▶ _EXERCISE REQUIREMENTS_
Only lines holding the word "Blue" are wanted. Copy them from the listing below.

▶ _DATA EXCERPTS_
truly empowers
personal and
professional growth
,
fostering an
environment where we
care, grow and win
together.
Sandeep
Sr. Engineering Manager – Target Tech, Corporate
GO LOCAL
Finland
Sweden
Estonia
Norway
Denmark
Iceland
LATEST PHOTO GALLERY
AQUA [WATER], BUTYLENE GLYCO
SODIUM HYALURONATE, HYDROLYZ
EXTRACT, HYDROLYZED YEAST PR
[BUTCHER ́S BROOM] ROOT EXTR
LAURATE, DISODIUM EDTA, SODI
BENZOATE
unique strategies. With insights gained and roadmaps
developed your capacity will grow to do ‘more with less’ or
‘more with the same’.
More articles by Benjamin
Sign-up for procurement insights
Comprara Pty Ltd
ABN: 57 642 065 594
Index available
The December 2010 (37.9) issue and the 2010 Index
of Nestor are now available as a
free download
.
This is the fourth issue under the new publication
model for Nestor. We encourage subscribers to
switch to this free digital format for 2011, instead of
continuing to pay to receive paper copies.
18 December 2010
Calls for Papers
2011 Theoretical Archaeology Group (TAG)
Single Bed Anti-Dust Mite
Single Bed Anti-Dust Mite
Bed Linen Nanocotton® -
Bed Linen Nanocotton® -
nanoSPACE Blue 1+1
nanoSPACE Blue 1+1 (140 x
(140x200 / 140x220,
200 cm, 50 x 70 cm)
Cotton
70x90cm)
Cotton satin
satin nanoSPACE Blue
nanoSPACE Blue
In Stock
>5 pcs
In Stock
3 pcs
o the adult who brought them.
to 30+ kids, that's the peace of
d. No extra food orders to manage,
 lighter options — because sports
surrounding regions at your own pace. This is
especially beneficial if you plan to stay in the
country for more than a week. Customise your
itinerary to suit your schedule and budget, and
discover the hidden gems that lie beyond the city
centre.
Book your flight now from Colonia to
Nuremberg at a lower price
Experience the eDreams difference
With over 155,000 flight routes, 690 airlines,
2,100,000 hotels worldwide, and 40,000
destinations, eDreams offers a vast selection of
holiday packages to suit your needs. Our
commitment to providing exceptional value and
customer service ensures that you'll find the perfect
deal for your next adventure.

▶ _EXPECTED ANSWER_
nanoSPACE Blue 1+1
nanoSPACE Blue 1+1 (140 x
satin nanoSPACE Blue
nanoSPACE Blue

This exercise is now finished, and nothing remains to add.